A regression was evident in all activities, except for the agriculture sector that has not experienced a major crisis and might even record a significant growth this year compared to the previous period.

In an interview with African Manager, the consultant agrees with the analysis according to which the situation in the first quarter is alarming in several economic aspects.

In the same context, and according to him, Tunisian banks, like other economic players, have gone through this period with caution and distrust.

Asked about the utility of the social and economic agenda established by the interim government which is supposed to put the economy on track, Hafedh Zaafrane noted that despite the usefulness of this program, there are gaps to fill.

This requires deep reading of measures through the difficulties faced by the government. And here we find two equations difficult to solve.

The first equation relates to the economic and social pressures which the government should overcome and the answers it should give while keeping the country’s macro-economic balances. For the second, it is legitimate to ask: how to bring meaningful answers, knowing the interim nature of this government that is here just for few months?

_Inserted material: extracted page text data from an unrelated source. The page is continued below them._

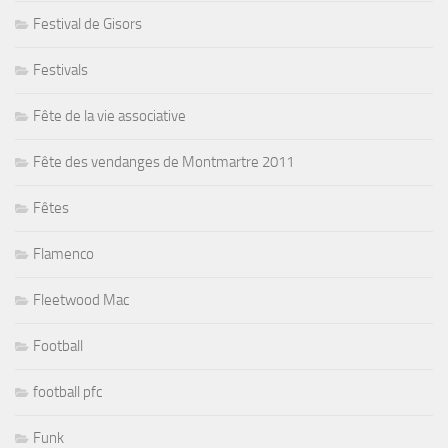
Festival de Gisors
Festivals
Fête de la vie associative
Fête des vendanges de Montmartre 2011
Fêtes
Flamenco
Fleetwood Mac
Football
football pfc
Funk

Through these two observations, one could look at this program which is characterized by a certain ambiguity. It is limited in scope and there are neither original ideas nor reform options to boost the economic activity. “It is quite legitimate to consider the provisional nature of the government with the short time allowed to it to develop a flawless program.

Anyway, we can say that forecasts are modest in terms of the real economic impact on growth.” “This is a delicate situation that prompts us to conduct a clear thinking to cope with it. Several conditions should be met, including the restoration of stability since the economy cannot grow in an environment of insecurity.

And then we admit that the rebound in confidence in the future will be a crucial factor to achieve recovery. Therefore, the July 24 deadline will be important on both components: economic and social development.

Greyness, of course, but the outlook does not seem that dark, told us the economist who called on all economic actors to properly analyze the situation to provide adequate responses to this context marked by change.

“Forecasts will be difficult, but it would take much ingenuity to anticipate different scenarios by providing appropriate responses to each scenario.

We should not wait until the situation stabilizes to begin considering solutions. Alternatives already redefined for different scenarios are needed.

And in this regard, we note that one of the challenges is to reflect on ways to propose strategies that are well defined.